Farnoush Harandian is a third-year medical student at McGill University, in Montreal, Canada. Having volunteered with children with social, physical and mental disabilities over the past 10 years has geared her towards a strong interest in children’s healthcare. She works, through clinical research, towards improving the efficacy, accuracy and compassion necessary in pediatrics. Ms. Harandian has been nominated for volunteering awards, the governor general’s medal, and academic excellence awards.
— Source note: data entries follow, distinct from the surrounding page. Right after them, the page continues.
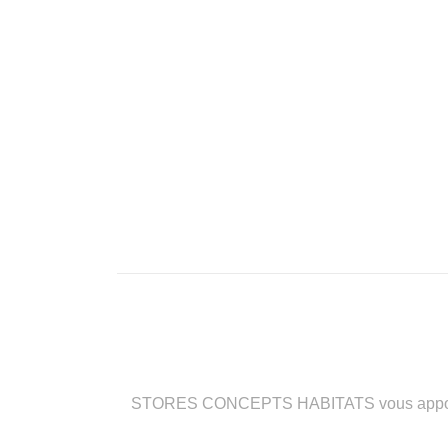
STORES CONCEPTS HABITATS vous apporte des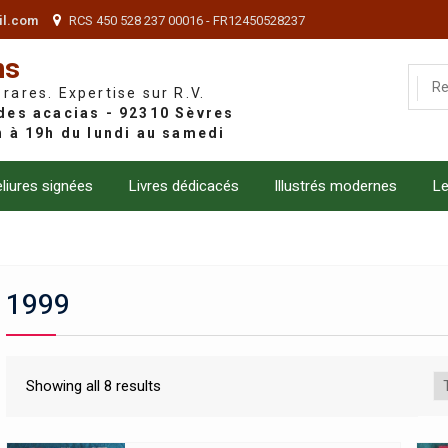
il.com
RCS 450 528 237 00016 - FR12450528237
ns
 rares. Expertise sur R.V.
liures signées
Livres dédicacés
Illustrés modernes
Le
1999
Showing all 8 results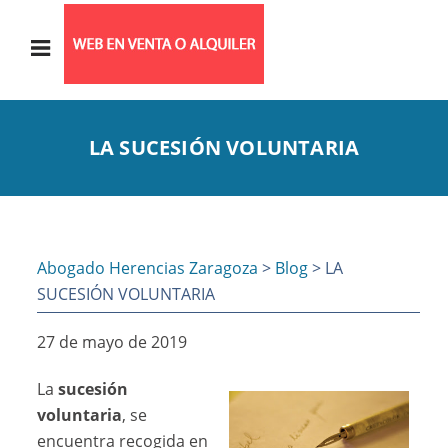
LA SUCESIÓN VOLUNTARIA
Abogado Herencias Zaragoza
>
Blog
> LA
SUCESIÓN VOLUNTARIA
27 de mayo de 2019
La
sucesión
voluntaria
, se
encuentra recogida en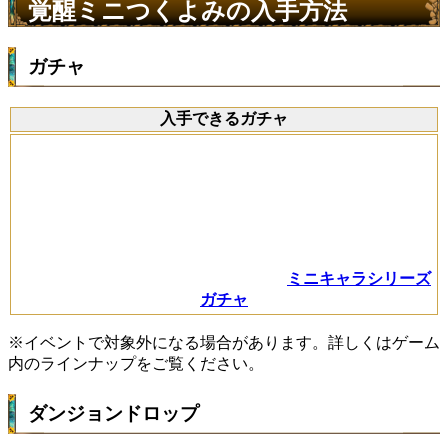
覚醒ミニつくよみの入手方法
ガチャ
入手できるガチャ
ミニキャラシリーズ
ガチャ
※イベントで対象外になる場合があります。詳しくはゲーム
内のラインナップをご覧ください。
ダンジョンドロップ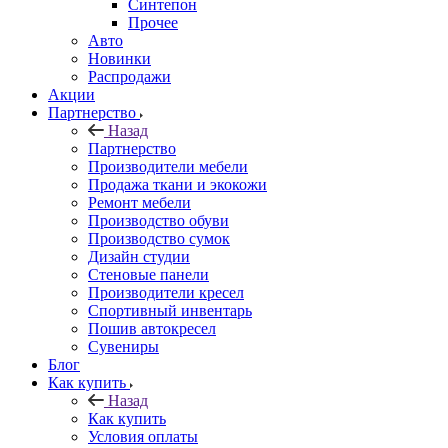
Синтепон
Прочее
Авто
Новинки
Распродажи
Акции
Партнерство
Назад
Партнерство
Производители мебели
Продажа ткани и экокожи
Ремонт мебели
Производство обуви
Производство сумок
Дизайн студии
Стеновые панели
Производители кресел
Спортивный инвентарь
Пошив автокресел
Сувениры
Блог
Как купить
Назад
Как купить
Условия оплаты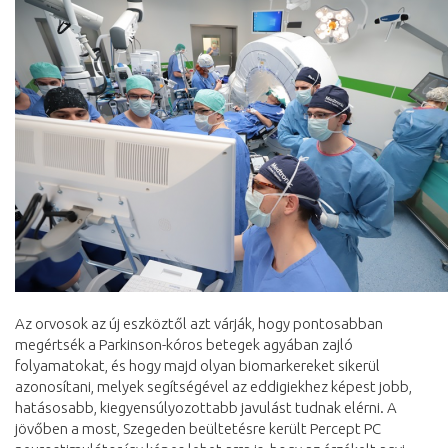
Az orvosok az új eszköztől azt várják, hogy pontosabban
megértsék a Parkinson-kóros betegek agyában zajló
folyamatokat, és hogy majd olyan biomarkereket sikerül
azonosítani, melyek segítségével az eddigiekhez képest jobb,
hatásosabb, kiegyensúlyozottabb javulást tudnak elérni. A
jövőben a most, Szegeden beültetésre került Percept PC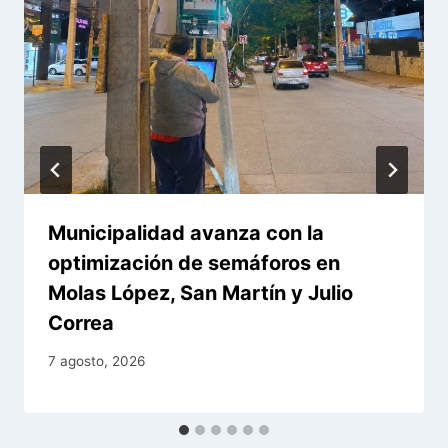
Municipalidad avanza con la
optimización de semáforos en
Molas López, San Martín y Julio
Correa
7 agosto, 2026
β-lactam antibiotics are the most widely used group of antibiotics, given their effectiveness for the most common bacterial pathogens and their relatively low price. Adverse reactions, mainly cutaneous, are often reported to be associated with their use and hence, less effective and usually more costly alternative antibiotics are prescribed. However, it is not clear what is the risk of immediate immune-mediated (i.e. developing within one hour of administration) and potentially life-threatening reactions among those using β-lactam antibiotic. We conducted a systematic review to assess the prevalence of immediate adverse reactions to β-lactam antibiotics, specifically penicillin derivatives, in patients with a reported adverse reaction to β-lactam antibiotics. In addition, we determined the effect of age on the prevalence of immediate reactions. Assessing the true risk of using β-lactam antibiotics in patients with a reported allergy could prevent physicians from unnecessarily discouraging the use of β-lactam antibiotics. We conducted a systematic review and a meta-analysis using the PubMed, OVID, and Embase databases of work published in English and in French in the last 5 years. Studies were only eligible if they established the prevalence of immediate penicillin reactions with skin testing or challenges in case of negative skin tests. The meta-analysis was conducted using Stata version 12.0. The prevalence of immediate reactions to penicillin derivatives in patients reporting a β-lactam hypersensitivity is 1.98% (95%CI; 1.35%, 2.60%) in the pediatric (under 18 years old) group, 7.78% (95%CI; 6.53%, 9.04%) in the adult group, and 2.84% (95%CI; 1.77%, 3.91%) in the combined group, as tested in various studies, using skin tests and oral challenges. The I2 value ranged between 87.2% and 97.0%. Our results indicate that the prevalence of immediate reactions is higher in adults than in children. However, wide confidence intervals and a large study heterogeneity preclude conclusive estimates.
Audience will learn:
•Penicillin allergies are over-diagnosed in both adult and pediatric populations, leading to a decreased use of these antibiotics.
•Immediate reactions to penicillin antibiotics are more common in adults than in children.
•This will hopefully encourage physicians to test patients for penicillin allergies before restraining from using this antibiotic in patients’ care.